Tasya ma męża i dziecko, ale lepiej niż w rodzinnym gronie czuje się jako zabójczyni przejmująca ciała obcych ludzi. Bezkarne zabijanie kręci ją bardziej, niż potrafi przyznać sama przed sobą. Przez cały film jest to niewypowiedziane, ale widoczne gołym okiem. Tasya jest żoną i matką, ale rodzina to nie jest dla niej ani naturalne, ani komfortowe środowisko. Zanim wejdzie do domu, ćwiczy zwroty, których będzie używać w rozmowie z mężem i synkiem. Chce dobrze wypaść w swojej roli. Dokładnie tak samo przygotowuje się do swoich kolejnych zleceń. Nim przejmie ciało kolejnej ludzkiej marionetki, uczy się jej sposobu mówienia i sposobu bycia.
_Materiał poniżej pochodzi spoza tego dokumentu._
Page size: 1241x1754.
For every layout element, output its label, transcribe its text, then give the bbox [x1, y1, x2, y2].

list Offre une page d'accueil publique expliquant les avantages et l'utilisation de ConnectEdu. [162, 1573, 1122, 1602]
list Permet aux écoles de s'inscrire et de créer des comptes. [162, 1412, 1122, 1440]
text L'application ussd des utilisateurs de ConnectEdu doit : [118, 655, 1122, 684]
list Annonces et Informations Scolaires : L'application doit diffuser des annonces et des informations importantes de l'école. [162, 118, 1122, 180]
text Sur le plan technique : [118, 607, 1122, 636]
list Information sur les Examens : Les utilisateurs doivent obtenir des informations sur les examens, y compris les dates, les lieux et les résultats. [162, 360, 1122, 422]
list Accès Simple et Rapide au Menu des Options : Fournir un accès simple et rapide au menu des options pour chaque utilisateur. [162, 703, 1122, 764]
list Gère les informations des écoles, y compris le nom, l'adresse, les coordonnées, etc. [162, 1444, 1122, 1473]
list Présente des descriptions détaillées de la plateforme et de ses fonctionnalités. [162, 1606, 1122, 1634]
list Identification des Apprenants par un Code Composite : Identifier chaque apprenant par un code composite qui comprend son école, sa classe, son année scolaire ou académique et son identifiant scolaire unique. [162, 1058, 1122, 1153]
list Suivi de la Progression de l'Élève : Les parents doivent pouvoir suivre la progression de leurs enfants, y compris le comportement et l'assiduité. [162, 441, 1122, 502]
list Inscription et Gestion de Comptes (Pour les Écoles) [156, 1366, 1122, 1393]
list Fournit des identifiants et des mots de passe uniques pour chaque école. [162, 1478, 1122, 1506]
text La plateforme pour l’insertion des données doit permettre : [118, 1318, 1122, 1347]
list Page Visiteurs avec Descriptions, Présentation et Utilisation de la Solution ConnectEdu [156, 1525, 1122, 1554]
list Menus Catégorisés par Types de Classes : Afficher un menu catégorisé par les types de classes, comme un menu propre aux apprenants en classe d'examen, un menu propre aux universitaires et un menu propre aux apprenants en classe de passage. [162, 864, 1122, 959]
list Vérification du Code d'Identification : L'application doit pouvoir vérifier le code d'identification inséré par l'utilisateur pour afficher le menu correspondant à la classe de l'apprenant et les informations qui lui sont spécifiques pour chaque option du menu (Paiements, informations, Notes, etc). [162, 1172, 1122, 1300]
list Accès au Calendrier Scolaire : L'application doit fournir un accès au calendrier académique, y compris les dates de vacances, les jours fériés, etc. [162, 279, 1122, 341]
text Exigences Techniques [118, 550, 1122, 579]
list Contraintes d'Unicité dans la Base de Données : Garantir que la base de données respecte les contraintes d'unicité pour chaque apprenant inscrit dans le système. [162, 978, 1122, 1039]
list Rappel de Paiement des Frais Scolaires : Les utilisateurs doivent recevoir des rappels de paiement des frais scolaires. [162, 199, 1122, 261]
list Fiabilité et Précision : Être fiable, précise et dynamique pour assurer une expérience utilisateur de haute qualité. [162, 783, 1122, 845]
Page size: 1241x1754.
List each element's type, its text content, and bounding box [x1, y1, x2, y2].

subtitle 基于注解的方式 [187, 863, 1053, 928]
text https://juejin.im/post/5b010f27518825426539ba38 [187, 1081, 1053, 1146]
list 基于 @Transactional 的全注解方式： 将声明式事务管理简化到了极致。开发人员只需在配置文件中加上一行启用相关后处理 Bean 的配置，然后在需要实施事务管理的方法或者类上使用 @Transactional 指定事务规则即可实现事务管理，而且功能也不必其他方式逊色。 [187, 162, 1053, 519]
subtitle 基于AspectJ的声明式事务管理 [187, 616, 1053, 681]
Odgrywanie ról matki, żony i zabójczyni wychodzi Tasyi znakomicie, ale tylko w tej ostatniej czuje się jak ryba w wodzie.

POSSESSOR, czyli ludzkie pasożyty w mózgu

Ciało Colina, które przejęła Tasya, sprawia kłopoty, bo jego świadomość nie chce się poddać bez walki. Im trudniej Tasyi utrzymać dominację, tym bardziej robi się nerwowa. Tym samym wychodzą z niej najbardziej pierwotne impulsy. Pod koniec filmu Colin spycha Tasyę do podświadomości i idzie do domu jej męża, któremu grozi śmiercią. W ten sposób chce zmusić Tasyę do opuszczenia jego ciała. Colin przystawia jej mężowi pistolet do głowy i próbuje opisać swój stan, mówiąc o pasożytach:

„Bałeś się kiedyś pasożytów, takich jak kocie? Pomyśl tylko. Pewnego dnia twoja żona czyści kocią kuwetę, do jej organizmu dostaje się robak i ten robak w końcu trafia do mózgu. I ona przez niego zaczyna robić różne agresywne rzeczy. Z czasem uświadamiasz sobie, że ona nie jest tym, kim była kiedyś. I zaczynasz się zastanawiać – czy tak naprawdę ożeniłeś się z nią, czy z robakiem?”.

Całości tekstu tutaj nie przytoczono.